*WORK TO BE COMPLETED*
Below are records; copy every line in them that holds the word "label".
+---+
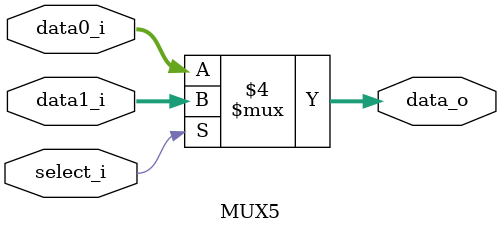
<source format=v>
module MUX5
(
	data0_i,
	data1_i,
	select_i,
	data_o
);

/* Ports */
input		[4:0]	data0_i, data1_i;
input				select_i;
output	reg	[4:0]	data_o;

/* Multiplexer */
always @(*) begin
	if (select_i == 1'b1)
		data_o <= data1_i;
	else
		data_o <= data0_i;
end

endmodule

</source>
+---+
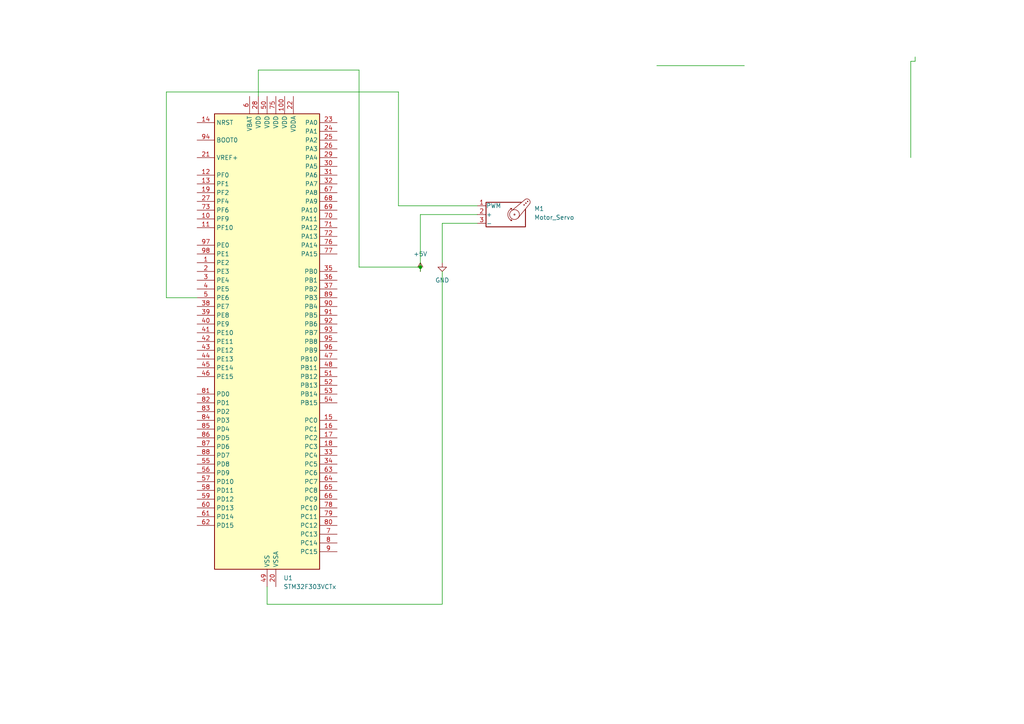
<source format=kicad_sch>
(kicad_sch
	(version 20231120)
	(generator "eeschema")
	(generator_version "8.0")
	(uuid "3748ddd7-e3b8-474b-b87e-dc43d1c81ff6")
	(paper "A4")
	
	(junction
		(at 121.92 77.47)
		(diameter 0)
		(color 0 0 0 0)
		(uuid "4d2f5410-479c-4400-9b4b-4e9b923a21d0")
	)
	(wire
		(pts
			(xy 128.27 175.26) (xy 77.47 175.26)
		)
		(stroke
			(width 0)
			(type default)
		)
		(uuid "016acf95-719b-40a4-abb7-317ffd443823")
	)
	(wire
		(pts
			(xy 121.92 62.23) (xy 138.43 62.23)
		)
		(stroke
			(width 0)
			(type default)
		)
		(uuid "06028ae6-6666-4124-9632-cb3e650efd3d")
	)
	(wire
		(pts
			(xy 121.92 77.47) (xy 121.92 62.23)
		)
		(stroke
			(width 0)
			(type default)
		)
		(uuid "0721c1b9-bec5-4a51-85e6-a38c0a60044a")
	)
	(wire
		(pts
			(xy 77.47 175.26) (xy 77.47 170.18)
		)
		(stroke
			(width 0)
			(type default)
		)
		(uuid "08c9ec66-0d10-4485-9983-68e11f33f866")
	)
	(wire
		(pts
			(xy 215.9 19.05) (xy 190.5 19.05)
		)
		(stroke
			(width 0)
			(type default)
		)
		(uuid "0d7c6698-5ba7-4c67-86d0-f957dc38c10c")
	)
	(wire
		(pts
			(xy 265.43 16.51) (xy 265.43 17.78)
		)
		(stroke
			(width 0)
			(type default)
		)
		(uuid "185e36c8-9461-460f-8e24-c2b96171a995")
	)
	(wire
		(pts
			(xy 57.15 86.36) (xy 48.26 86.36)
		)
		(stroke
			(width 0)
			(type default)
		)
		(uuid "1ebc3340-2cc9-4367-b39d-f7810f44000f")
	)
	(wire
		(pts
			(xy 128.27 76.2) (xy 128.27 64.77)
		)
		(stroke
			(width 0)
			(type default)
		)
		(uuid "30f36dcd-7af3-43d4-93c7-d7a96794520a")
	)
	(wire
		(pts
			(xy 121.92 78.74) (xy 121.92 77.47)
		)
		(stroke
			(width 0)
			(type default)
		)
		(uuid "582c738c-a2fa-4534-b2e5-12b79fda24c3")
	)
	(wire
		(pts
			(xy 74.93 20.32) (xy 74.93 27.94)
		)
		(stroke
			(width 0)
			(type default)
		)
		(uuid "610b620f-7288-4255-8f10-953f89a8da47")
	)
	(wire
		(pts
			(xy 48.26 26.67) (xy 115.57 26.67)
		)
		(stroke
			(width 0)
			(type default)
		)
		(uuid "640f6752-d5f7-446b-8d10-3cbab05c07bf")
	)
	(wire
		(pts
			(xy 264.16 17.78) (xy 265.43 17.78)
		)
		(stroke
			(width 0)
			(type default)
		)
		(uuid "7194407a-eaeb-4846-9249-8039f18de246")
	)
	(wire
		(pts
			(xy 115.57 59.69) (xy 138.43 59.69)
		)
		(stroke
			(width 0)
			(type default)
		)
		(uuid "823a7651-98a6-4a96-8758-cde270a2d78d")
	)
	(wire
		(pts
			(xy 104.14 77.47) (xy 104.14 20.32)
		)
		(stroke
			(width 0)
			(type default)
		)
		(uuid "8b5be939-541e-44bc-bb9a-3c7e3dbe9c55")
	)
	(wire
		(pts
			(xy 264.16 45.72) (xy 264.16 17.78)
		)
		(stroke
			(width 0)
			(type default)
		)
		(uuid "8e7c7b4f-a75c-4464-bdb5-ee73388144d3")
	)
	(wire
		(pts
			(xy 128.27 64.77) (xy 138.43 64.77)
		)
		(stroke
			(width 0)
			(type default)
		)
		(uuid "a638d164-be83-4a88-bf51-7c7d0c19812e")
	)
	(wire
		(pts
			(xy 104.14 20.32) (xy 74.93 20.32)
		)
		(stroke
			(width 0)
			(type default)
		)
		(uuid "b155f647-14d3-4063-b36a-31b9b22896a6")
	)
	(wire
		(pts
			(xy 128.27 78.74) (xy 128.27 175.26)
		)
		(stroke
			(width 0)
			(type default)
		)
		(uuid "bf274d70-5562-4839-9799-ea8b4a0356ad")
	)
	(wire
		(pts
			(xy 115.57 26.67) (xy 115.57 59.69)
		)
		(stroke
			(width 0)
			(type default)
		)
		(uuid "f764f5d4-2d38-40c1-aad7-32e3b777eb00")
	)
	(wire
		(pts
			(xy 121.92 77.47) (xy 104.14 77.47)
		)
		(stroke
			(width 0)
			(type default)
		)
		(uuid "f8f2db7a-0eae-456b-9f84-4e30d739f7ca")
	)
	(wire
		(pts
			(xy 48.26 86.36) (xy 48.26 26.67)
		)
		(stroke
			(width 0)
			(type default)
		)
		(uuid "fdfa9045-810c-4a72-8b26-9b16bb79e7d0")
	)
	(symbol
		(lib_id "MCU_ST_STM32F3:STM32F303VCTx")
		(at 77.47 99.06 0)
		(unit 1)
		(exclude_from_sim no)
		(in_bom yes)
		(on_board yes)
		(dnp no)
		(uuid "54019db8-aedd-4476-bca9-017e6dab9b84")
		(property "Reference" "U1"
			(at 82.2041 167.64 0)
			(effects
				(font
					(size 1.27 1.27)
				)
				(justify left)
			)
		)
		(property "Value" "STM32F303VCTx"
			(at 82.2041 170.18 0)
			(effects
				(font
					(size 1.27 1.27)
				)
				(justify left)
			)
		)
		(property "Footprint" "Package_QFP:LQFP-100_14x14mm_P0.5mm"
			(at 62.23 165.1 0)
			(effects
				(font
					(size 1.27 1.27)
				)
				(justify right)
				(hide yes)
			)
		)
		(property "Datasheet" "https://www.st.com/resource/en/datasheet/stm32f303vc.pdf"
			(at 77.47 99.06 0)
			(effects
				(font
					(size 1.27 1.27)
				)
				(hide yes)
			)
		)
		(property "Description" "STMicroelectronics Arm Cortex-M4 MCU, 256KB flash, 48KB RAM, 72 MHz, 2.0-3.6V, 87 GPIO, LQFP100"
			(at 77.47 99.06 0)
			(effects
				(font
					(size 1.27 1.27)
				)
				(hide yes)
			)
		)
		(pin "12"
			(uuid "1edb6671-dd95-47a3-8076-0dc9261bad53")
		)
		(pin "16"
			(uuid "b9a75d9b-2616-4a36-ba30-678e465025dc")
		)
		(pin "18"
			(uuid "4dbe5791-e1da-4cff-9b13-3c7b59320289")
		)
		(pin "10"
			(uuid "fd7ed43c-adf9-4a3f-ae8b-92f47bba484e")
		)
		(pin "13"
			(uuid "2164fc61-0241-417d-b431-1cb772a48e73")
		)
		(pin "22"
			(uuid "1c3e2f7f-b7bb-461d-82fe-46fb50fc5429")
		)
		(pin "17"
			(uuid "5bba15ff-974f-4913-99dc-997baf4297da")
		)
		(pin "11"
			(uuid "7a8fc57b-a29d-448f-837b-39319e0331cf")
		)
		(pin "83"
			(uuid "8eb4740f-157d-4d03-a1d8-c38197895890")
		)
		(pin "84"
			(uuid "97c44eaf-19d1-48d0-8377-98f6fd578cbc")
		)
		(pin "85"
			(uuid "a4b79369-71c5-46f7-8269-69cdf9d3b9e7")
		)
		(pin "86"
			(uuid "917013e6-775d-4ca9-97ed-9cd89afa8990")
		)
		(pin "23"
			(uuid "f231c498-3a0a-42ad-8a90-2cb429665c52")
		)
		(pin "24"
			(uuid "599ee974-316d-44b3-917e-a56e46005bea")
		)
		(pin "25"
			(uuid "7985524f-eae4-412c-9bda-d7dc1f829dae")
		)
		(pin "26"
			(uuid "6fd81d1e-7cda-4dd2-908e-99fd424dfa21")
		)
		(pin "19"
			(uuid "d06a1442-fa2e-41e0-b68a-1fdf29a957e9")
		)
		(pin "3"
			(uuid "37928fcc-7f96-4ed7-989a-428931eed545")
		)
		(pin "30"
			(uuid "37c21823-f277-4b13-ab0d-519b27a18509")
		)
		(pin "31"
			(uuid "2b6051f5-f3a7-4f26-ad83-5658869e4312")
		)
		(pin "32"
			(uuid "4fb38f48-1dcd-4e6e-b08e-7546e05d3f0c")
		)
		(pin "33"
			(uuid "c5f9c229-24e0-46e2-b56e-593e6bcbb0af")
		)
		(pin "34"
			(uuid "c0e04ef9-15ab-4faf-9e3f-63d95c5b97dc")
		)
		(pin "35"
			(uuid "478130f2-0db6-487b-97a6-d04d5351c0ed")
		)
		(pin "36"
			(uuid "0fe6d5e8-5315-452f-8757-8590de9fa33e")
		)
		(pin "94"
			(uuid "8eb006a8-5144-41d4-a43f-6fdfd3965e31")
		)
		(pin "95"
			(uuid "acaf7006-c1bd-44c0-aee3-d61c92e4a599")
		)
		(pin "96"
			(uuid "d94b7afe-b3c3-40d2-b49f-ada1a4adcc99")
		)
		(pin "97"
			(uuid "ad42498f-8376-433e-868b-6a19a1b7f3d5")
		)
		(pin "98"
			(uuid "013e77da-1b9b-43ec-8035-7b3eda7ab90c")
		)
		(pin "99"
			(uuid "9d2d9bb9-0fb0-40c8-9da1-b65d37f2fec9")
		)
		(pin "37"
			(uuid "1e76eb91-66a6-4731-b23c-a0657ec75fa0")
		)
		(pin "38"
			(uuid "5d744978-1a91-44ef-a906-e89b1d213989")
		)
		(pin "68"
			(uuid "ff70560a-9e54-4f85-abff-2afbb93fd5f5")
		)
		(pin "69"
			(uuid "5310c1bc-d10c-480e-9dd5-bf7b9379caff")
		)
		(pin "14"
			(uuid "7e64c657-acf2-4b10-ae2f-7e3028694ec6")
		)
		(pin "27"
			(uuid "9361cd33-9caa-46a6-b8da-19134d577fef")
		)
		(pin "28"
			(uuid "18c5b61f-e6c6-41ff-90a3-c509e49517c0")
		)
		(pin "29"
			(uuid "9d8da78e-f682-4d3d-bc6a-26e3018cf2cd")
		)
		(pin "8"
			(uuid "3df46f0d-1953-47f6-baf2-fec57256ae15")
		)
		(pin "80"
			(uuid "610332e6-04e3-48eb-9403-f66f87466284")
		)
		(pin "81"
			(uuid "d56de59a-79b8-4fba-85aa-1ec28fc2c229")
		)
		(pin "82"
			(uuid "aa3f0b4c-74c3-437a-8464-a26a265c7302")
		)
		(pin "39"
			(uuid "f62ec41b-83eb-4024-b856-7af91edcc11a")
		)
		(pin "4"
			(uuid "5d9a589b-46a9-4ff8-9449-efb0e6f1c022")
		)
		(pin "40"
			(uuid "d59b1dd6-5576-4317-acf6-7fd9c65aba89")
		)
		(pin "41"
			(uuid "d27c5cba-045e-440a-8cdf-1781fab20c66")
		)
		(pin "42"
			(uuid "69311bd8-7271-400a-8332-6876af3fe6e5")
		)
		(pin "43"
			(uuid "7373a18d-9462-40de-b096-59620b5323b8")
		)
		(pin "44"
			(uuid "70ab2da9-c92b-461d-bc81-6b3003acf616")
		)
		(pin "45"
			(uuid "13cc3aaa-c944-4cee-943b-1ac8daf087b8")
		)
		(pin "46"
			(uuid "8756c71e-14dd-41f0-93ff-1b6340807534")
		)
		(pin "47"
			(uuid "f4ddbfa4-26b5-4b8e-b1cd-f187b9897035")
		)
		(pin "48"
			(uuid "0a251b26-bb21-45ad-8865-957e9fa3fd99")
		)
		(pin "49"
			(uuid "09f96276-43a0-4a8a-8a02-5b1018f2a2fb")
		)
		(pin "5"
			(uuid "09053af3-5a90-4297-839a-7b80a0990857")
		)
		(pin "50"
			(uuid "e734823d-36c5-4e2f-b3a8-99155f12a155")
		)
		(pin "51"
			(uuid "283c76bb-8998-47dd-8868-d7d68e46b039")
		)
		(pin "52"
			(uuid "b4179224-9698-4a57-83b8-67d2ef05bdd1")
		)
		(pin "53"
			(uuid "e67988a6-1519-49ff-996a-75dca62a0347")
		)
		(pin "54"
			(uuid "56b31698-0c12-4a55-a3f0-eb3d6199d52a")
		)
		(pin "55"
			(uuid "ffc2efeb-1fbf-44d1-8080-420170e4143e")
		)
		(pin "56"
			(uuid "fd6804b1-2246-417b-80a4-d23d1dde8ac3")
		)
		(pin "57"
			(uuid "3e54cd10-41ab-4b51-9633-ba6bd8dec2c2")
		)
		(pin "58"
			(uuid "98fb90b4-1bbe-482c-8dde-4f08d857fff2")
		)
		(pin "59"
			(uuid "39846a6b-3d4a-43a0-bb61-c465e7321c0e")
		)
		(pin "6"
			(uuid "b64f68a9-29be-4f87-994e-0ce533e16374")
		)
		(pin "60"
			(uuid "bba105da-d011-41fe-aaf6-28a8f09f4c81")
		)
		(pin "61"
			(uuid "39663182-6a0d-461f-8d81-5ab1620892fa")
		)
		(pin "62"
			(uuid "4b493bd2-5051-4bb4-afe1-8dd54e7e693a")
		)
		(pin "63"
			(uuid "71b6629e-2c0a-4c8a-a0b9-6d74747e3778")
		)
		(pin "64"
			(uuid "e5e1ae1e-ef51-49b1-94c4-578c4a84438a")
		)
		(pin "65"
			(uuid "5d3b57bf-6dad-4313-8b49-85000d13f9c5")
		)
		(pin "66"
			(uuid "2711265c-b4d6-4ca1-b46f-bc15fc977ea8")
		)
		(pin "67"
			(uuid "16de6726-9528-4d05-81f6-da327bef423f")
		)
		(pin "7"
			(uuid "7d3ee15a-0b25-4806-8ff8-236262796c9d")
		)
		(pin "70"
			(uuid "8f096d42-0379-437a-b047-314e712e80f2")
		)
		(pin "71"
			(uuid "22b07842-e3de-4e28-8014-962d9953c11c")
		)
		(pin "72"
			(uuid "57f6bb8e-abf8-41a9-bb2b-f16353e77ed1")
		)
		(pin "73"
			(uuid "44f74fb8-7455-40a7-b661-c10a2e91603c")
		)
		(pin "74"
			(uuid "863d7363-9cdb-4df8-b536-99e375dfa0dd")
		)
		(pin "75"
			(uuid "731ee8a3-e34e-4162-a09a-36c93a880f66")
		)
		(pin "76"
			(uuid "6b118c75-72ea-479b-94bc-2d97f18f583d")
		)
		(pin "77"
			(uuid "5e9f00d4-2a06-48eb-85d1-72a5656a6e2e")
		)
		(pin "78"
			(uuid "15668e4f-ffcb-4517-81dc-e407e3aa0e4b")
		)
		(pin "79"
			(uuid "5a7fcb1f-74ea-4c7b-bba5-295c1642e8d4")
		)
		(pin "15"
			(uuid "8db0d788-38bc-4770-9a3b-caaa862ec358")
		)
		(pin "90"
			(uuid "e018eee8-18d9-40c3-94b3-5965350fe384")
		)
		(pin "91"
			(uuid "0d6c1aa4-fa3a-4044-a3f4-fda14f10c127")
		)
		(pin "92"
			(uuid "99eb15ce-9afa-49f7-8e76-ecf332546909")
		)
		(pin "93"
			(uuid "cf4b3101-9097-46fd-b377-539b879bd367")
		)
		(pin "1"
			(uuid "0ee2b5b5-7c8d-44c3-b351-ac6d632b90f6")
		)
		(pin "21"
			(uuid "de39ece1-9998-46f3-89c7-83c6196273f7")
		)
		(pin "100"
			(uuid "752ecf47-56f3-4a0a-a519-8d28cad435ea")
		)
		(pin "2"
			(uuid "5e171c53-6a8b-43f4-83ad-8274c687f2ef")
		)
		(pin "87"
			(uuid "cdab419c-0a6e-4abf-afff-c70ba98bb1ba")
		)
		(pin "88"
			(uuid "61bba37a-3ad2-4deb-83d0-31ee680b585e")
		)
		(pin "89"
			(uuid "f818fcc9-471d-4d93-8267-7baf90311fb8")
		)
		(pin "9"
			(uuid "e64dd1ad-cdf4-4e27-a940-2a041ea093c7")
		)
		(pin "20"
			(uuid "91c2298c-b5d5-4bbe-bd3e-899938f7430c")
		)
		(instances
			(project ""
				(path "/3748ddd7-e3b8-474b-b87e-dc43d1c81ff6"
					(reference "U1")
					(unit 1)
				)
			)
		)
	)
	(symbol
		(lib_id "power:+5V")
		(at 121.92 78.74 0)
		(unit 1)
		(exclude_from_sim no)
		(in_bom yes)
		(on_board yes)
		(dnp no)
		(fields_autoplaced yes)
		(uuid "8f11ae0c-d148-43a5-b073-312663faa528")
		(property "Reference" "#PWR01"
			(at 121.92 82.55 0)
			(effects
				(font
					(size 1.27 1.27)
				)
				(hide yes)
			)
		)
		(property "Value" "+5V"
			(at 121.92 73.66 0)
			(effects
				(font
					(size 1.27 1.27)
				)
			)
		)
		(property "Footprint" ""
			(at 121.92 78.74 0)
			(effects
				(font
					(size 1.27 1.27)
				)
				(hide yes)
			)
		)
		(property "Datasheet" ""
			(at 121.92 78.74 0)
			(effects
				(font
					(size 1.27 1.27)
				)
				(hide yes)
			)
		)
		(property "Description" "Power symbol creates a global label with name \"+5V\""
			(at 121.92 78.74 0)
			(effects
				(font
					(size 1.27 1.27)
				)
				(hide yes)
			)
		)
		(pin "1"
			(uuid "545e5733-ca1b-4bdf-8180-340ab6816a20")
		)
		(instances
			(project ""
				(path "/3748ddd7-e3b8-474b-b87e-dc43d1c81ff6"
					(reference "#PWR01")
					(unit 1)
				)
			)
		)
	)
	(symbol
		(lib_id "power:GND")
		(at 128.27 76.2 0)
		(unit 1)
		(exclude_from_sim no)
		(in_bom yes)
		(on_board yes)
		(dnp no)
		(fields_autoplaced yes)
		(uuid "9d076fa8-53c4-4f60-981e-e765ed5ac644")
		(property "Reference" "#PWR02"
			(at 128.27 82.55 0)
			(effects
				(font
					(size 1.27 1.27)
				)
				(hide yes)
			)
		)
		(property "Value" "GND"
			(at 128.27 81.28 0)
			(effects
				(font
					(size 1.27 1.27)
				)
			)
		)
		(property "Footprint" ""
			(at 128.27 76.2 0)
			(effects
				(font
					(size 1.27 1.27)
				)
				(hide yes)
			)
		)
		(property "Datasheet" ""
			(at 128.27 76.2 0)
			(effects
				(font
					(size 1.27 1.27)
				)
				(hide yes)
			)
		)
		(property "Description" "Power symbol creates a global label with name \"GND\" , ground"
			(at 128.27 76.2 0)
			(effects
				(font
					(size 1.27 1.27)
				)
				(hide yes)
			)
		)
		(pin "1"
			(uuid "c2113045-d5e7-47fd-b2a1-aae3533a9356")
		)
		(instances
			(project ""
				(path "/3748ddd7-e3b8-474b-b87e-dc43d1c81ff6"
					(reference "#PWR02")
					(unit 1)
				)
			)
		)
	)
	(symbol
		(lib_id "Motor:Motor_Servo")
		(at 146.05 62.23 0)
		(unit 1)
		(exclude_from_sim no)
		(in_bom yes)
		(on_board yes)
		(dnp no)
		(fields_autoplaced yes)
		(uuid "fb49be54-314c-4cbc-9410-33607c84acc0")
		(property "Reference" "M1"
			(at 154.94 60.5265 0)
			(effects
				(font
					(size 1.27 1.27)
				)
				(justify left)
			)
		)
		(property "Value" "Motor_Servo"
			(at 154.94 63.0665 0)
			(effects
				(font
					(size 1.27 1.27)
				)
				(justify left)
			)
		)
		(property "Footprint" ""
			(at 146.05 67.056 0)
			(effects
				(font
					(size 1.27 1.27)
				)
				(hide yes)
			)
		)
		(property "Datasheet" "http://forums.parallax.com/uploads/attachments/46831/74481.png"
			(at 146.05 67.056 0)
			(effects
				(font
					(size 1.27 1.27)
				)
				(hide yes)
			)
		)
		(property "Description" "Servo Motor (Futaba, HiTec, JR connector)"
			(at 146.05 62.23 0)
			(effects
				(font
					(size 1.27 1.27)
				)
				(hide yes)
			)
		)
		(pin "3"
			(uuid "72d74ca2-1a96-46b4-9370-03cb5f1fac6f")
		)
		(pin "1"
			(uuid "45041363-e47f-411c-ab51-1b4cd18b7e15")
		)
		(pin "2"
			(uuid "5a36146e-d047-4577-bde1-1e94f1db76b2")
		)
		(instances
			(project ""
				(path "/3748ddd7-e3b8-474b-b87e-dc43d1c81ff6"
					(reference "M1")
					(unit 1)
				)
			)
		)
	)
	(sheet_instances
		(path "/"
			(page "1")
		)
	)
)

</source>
+---+
*EXPECTED ANSWER*
		(property "Description" "Power symbol creates a global label with name \"+5V\""
		(property "Description" "Power symbol creates a global label with name \"GND\" , ground"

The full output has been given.